┌──
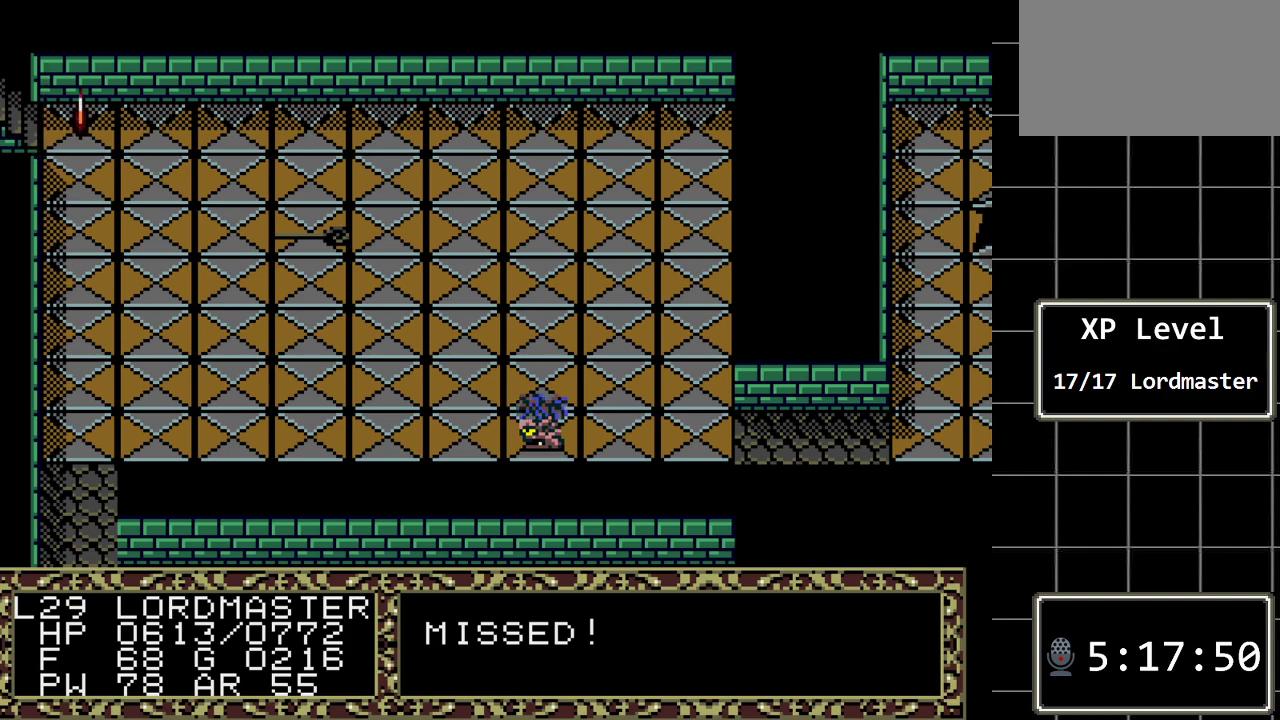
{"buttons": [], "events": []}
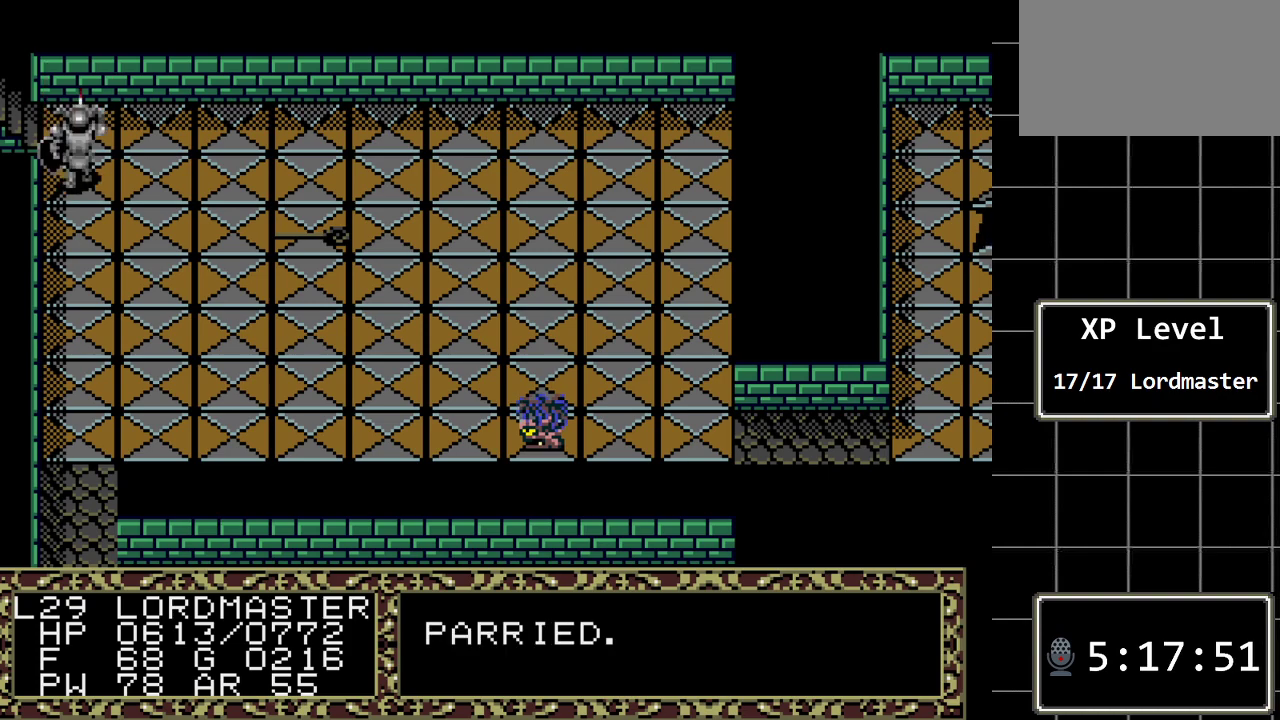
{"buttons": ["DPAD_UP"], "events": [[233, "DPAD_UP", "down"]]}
└──
┌──
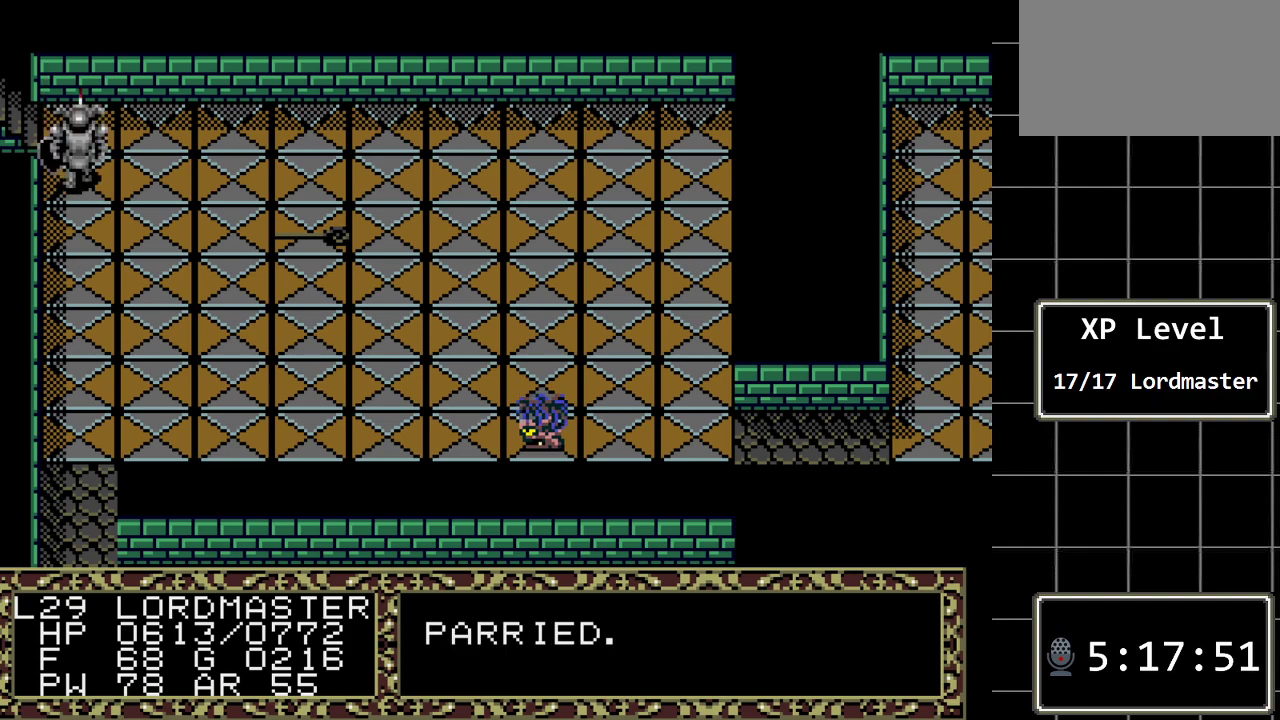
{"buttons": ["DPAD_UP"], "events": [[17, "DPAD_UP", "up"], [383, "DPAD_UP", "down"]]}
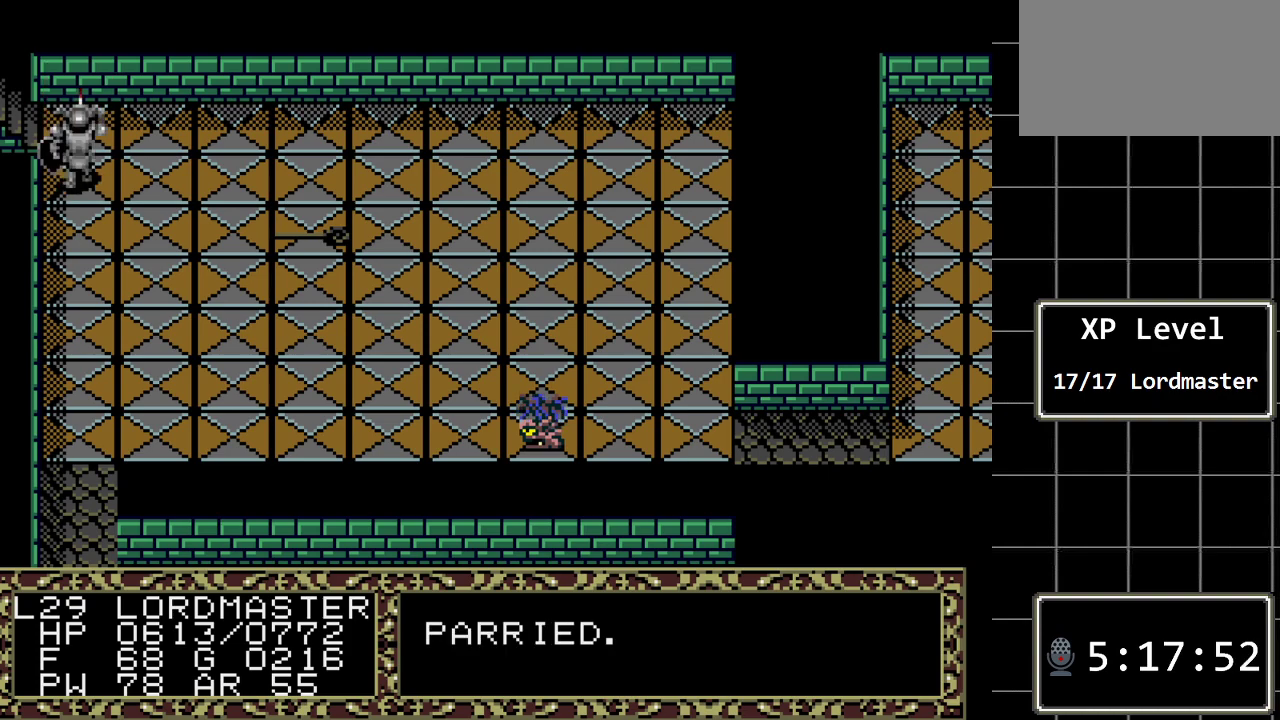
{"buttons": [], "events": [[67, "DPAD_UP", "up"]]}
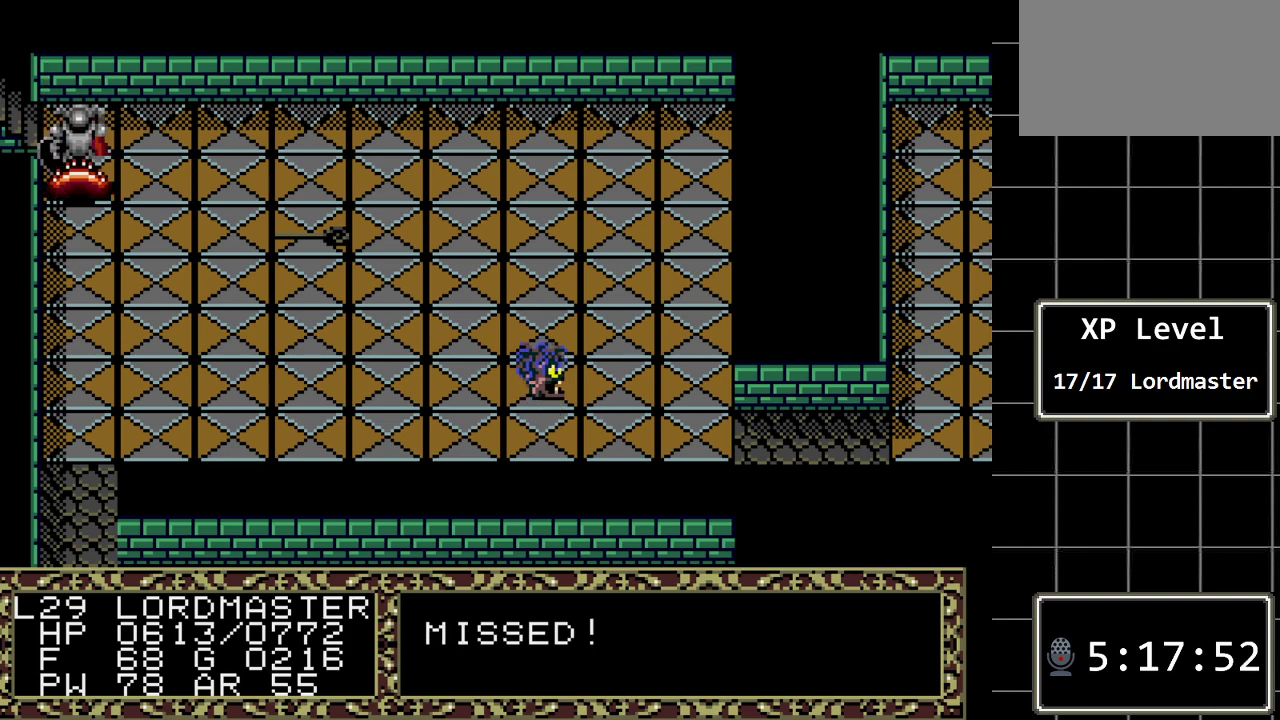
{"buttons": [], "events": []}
└──
┌──
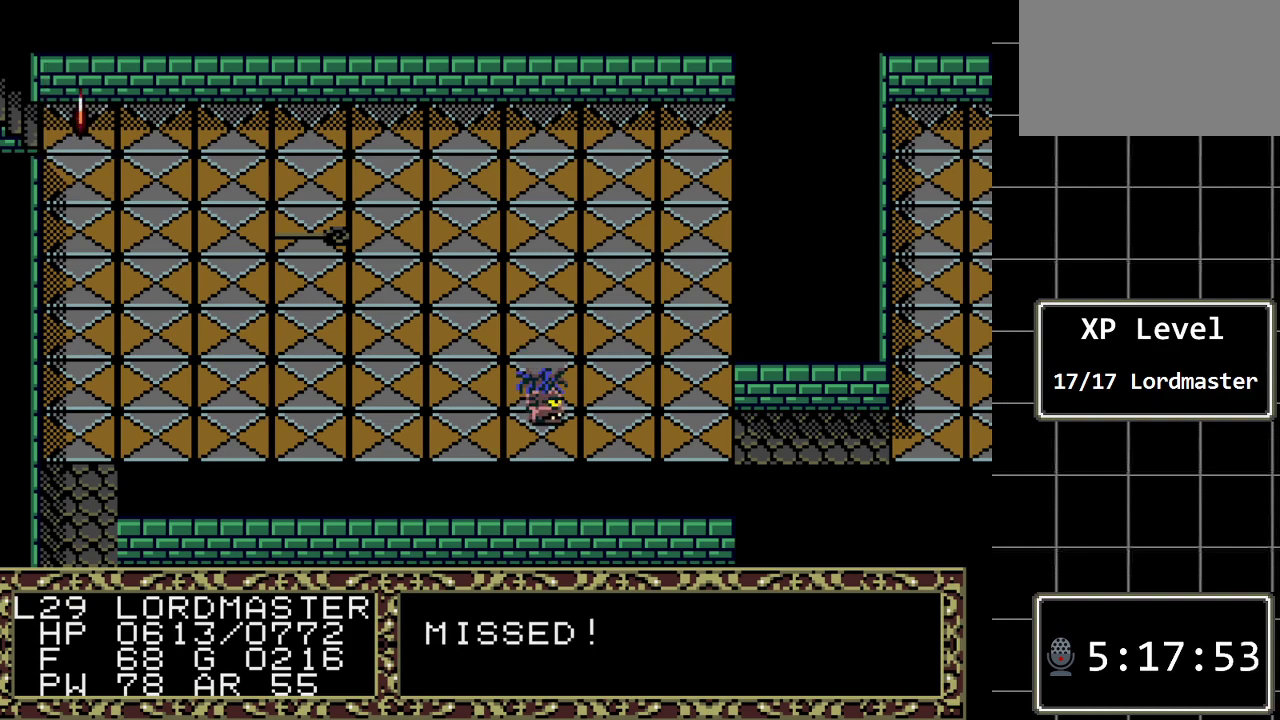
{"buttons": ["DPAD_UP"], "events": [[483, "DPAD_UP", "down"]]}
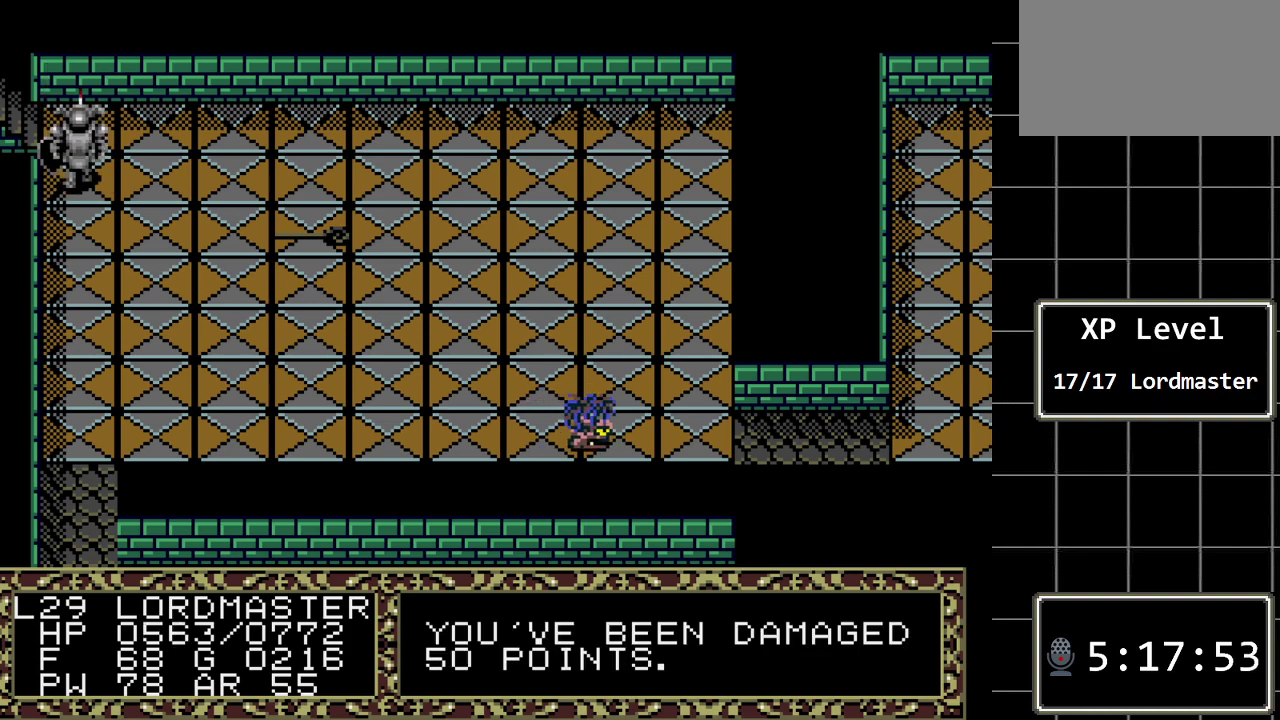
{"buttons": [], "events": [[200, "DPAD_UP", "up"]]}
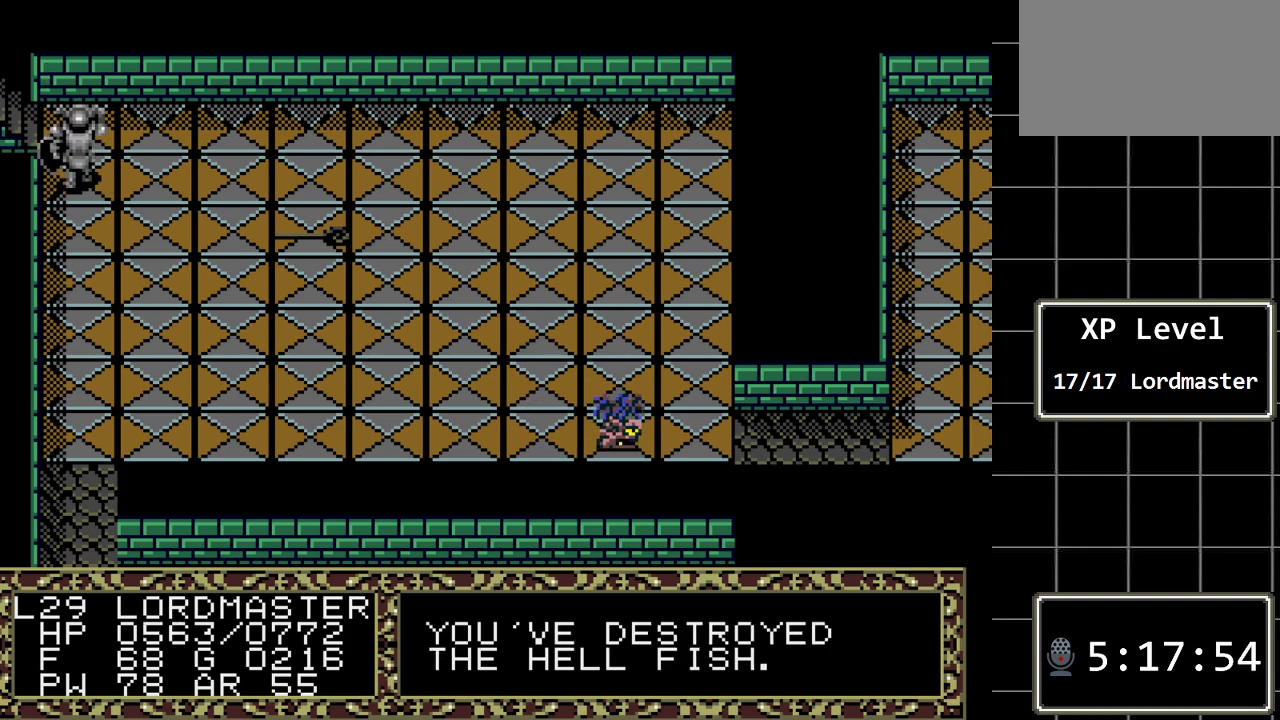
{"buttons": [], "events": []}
└──
Activity — In the records above, some lines hold the word "down"; copy each such line.

Result —
{"buttons": ["DPAD_UP"], "events": [[233, "DPAD_UP", "down"]]}
{"buttons": ["DPAD_UP"], "events": [[17, "DPAD_UP", "up"], [383, "DPAD_UP", "down"]]}
{"buttons": ["DPAD_UP"], "events": [[483, "DPAD_UP", "down"]]}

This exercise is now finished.